The industrial-grade steel restraints clamped tight at his wrists, chest, and ankles told him that his current personal accommodations were courtesy of the Rogue treatment and rehabilitation wing of the facility. Which, in case there had been any question before, meant that he was as good as dead. Like the Breed equivalent of a Roach Motel, once you strolled through these doors, you never came back.
Not that his captors intended to let him enjoy his stay for any length of time. Nikolai got the distinct impression that their patience with him was near its end. They’d beaten him nearly unconscious after the tranqs wore off, working him over to get his confession to having killed Sergei Yakut. When that didn’t get them anywhere, they started in with tasers and other creative electronics, all the while keeping him drugged enough that he could feel every jolt and prod yet too sedated to fight back.
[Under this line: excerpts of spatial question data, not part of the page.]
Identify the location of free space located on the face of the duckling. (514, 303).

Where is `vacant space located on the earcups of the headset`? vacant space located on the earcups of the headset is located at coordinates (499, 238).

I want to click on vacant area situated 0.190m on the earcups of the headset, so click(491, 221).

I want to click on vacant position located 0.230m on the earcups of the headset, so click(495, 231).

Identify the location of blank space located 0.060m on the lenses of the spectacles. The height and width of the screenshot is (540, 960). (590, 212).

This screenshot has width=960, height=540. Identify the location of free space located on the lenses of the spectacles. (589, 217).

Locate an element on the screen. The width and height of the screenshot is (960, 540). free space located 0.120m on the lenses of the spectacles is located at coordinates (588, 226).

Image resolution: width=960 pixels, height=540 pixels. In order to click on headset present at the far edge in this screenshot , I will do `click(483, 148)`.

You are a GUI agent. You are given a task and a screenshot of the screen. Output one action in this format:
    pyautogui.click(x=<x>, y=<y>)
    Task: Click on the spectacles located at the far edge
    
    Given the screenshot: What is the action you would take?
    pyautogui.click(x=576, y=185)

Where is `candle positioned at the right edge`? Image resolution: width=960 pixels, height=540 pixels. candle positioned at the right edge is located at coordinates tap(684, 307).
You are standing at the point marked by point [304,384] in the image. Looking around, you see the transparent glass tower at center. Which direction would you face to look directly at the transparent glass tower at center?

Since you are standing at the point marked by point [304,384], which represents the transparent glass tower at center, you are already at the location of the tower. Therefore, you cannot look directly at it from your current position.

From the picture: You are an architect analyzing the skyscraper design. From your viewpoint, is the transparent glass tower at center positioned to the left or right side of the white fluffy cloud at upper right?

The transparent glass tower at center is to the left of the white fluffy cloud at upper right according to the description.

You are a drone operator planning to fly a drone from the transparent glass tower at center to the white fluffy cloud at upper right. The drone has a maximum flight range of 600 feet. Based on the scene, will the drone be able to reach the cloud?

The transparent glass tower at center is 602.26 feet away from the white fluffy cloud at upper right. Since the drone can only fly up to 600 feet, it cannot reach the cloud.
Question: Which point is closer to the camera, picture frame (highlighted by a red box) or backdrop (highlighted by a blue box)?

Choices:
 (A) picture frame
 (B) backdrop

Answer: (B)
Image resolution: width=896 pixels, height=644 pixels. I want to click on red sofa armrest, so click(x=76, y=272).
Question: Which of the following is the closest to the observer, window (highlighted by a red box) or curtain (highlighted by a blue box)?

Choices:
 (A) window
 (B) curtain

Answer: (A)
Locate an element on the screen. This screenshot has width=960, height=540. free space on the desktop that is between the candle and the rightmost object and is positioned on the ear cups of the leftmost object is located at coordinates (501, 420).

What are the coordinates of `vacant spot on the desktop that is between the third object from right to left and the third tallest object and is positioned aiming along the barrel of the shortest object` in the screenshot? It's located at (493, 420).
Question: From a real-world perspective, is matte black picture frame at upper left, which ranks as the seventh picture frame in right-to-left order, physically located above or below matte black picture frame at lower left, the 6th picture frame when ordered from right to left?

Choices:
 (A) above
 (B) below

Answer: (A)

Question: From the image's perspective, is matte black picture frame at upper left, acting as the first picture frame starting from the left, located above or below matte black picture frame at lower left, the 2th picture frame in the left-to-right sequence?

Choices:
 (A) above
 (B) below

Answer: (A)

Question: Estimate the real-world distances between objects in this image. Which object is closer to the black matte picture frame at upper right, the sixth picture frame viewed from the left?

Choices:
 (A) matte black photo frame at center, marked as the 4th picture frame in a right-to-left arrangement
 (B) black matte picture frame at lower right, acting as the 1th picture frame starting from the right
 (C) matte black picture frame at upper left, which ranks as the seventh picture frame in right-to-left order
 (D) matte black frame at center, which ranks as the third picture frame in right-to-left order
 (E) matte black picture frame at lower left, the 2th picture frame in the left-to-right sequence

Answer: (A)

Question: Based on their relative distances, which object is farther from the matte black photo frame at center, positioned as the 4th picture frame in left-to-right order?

The worst of his tormentors was the Breed male coming into the room now. Niko had heard one of the Enforcement Agents call him Fabien, spoken with enough deference to indicate the vampire ranked fairly high up on the chain of command. Tall and lanky, with narrow features and small, darting eyes under his slicked-back fair hair, Fabien had a nasty sadistic streak barely hidden behind the veneer of his elegant suit and pleasant civilian demeanor. The fact that he had come in alone this time couldn’t be a good sign.